Other Parts Discussed in Thread: CC2652R, , CC1312R7, , CC1312R
Tool/software:
Hi,
In one of our network with 20 sensor nodes, the collector will become non-responsive occasionally (~ once every 1 ~ 2 months). During this time, if a sensor node becomes orphaned, then restarted by external MCU to rejoin network, it will go into orphan state again in about ~ 15 seconds. This will keep happening until collector is restarted by external MCU.
This seems to coincide with high number of pending messages in TX data queue. While the SDK doesn't seem to provide an easy way to track the number of messages in TX queue, we added code to manually track pending messages in TX data queue. During this period of non-responsive time, the pending message in TX data queue usually stays around 16 ~ 20. I'm not entire sure whether this is a result or cause of collector becoming non-responsive.

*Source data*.
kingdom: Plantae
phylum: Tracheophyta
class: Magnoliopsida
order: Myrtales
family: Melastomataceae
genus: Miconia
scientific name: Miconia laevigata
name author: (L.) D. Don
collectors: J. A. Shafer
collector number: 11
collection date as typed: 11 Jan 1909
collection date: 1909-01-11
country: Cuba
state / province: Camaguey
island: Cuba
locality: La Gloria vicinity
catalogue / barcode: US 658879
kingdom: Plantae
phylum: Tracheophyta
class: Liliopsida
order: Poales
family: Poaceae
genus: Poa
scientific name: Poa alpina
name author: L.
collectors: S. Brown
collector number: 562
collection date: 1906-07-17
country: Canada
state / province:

*Brief 1*.
Answer these from the collector thread:
(a) How many sensor nodes are in the network described?
(b) How often does the collector become non-responsive?
(c) During the non-responsive period, how many pending messages usually sit in the TX data queue?
*Brief 2*.
Pick up the collector thread after its final sentence and keep writing.

*Written reply 1*.
(a) 20
(b) About once every 1 to 2 months
(c) Around 16 to 20

*Written reply 2*.
Here is the size of TX/RX queue as defined in collector.opts file:
-DMAC_CFG_TX_DATA_MAX=60 -DMAC_CFG_TX_MAX=150 -DMAC_CFG_RX_MAX=16
The other relevant information are: 1) MAX device number is left as default 50; 2) POLLING_INTERVAL is changed to 60seconds; 3) SDK version: 7.40
There is a recent post on related issue with CC2652R. Presumably something has been done in the latest SDK v8.30.
Can people with knowledge of SDK internals elaborate how we should manage such situation? I suspect this has something to do with insufficient RAM in collector radio, because we have never observed such behavior in smaller networks with fewer sensor nodes. But we also haven't observed such behavior in 15.4-FH while network sizes, TX/RX data queue sizes, and pretty much everything else remains the same.
So please advise.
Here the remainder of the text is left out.